■ **TESTO DA LEGGERE**:
Quali obiettivi avete raggiunto e/o vi prefissate di raggiungere?

Abbiamo compreso, contro ogni previsione, che i ragazzi vogliono parlare, raccontarsi se incontrano adulti che sanno ascoltare senza giudicare, se trovano il mezzo che permette loro di aprirsi. Oggi siamo a circa 200 chat aperte sul numero whatsapp dedicato e un operatore, che poi è il Presidente di Pepita, è sempre lì a vigilare. In futuro? Un libro che possa diventare esperienza da condividere, continuare a lasciare operativa la chat e qualche finanziamento che ci permetta di creare un servizio sempre attivo e concreto per i ragazzi.

Nei vostri progetti date grande valore alla parola, in che modo questa può divenire strumento per affrontare il problema del bullismo?

La parola si è rivelata un mezzo potentissimo. Noi andiamo nelle scuole, negli oratori e nelle associazioni sportive, parliamo con i ragazzi, facciamo con loro, creiamo campagne di sensibilizzazione, ogni volta differenti, ma alla fine i ragazzi parlano, si aprono. Se siamo bravi, lasciamo un seme che poi germoglia aiutando i ragazzi a responsabilizzarsi nei confronti di se stessi e degli altri coetanei. Perchè possano dire #adessoparloio, io non ci sto, io reagisco e non ho paura.

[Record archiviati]
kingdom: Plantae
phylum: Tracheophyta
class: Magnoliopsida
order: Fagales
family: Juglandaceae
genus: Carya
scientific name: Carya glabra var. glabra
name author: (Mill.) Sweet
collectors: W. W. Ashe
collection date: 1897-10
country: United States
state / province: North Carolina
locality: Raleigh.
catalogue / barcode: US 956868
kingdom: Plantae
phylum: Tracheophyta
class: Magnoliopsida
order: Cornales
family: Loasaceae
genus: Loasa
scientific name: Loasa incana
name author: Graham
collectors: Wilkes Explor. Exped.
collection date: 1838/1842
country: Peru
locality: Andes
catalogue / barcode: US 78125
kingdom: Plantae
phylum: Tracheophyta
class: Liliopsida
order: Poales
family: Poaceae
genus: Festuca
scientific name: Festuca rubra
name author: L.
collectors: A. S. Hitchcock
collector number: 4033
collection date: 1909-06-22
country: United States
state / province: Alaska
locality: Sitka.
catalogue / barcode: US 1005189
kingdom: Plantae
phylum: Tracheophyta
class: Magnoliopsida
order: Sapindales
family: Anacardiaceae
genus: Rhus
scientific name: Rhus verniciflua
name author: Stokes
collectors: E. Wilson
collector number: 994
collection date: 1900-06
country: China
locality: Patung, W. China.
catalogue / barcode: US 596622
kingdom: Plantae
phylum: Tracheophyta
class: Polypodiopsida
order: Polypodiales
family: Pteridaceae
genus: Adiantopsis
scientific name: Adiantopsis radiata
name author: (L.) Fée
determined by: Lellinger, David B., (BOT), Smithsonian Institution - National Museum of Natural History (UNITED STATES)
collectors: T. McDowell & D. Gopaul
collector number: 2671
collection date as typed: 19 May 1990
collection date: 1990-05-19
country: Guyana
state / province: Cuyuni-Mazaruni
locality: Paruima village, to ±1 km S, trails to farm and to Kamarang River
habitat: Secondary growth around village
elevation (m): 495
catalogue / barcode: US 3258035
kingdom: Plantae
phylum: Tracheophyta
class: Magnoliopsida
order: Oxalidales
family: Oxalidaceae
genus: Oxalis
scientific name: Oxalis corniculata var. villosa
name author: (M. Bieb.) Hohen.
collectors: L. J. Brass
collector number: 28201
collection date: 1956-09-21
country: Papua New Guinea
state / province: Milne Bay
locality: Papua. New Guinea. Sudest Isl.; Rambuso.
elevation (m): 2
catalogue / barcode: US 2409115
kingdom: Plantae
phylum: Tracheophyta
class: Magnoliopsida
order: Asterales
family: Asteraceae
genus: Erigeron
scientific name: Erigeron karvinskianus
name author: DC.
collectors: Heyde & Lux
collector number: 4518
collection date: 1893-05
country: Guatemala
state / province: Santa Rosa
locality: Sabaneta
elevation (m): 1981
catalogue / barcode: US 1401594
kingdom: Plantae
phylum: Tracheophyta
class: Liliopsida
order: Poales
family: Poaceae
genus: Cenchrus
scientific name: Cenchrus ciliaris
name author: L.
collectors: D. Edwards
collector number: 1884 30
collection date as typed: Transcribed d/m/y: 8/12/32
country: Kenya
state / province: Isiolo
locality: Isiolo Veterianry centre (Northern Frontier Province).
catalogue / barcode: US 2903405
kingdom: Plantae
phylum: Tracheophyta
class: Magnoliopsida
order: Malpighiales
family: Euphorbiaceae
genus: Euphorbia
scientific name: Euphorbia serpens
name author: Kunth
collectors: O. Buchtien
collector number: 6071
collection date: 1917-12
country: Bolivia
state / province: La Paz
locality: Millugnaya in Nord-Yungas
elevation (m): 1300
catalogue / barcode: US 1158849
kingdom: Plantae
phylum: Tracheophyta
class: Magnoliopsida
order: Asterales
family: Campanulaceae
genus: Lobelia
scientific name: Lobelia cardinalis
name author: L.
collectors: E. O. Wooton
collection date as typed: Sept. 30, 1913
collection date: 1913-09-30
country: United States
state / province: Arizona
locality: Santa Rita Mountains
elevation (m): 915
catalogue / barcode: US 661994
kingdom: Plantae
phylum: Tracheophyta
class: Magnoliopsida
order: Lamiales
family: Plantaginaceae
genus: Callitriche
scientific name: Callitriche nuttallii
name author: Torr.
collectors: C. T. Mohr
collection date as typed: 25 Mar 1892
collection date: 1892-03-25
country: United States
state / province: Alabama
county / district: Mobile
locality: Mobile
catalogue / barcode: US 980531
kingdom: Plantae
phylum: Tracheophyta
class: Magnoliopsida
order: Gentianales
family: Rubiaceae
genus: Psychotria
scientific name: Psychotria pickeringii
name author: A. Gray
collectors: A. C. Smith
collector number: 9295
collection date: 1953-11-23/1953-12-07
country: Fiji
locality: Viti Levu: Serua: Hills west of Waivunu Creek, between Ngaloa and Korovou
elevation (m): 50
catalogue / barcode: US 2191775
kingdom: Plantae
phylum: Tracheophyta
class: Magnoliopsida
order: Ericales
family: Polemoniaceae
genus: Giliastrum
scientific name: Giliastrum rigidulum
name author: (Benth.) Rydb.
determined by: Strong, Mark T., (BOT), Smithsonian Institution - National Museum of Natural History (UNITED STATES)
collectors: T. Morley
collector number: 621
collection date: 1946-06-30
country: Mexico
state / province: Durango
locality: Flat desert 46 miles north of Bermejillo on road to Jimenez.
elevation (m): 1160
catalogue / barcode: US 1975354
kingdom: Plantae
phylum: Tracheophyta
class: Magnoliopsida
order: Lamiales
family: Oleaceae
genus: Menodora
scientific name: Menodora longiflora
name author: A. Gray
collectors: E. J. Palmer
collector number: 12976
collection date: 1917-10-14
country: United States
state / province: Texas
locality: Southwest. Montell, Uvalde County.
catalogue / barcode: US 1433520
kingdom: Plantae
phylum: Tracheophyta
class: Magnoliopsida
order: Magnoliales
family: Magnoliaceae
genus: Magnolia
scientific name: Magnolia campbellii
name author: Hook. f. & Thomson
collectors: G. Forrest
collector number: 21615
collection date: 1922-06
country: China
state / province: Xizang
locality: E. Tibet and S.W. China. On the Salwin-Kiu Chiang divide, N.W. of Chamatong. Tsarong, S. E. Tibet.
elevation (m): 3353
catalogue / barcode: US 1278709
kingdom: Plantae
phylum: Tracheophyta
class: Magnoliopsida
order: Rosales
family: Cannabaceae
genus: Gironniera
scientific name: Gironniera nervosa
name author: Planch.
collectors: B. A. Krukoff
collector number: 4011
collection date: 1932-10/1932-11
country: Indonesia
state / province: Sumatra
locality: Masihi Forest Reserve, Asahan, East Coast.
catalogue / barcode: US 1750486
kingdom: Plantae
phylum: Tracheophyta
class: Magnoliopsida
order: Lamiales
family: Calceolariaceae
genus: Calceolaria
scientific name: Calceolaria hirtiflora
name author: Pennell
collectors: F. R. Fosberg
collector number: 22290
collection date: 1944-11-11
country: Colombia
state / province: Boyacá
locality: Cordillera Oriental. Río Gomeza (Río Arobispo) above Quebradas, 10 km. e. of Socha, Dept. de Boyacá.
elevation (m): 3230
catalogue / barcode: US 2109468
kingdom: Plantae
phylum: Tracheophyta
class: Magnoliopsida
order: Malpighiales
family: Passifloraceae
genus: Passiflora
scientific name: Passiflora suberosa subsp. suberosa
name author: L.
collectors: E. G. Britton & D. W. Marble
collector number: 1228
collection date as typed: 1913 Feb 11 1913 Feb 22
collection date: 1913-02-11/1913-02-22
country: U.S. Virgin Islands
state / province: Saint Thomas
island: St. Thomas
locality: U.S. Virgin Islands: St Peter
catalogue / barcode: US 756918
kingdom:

■ **IL TUO COMPITO**: Per favore, trascrivi parola per parola il brano del testo sul bullismo che inizia con "La parola si" e prosegue fino a "non ho paura.".

■ **RISULTATO ATTESO**:
La parola si è rivelata un mezzo potentissimo. Noi andiamo nelle scuole, negli oratori e nelle associazioni sportive, parliamo con i ragazzi, facciamo con loro, creiamo campagne di sensibilizzazione, ogni volta differenti, ma alla fine i ragazzi parlano, si aprono. Se siamo bravi, lasciamo un seme che poi germoglia aiutando i ragazzi a responsabilizzarsi nei confronti di se stessi e degli altri coetanei. Perchè possano dire #adessoparloio, io non ci sto, io reagisco e non ho paura.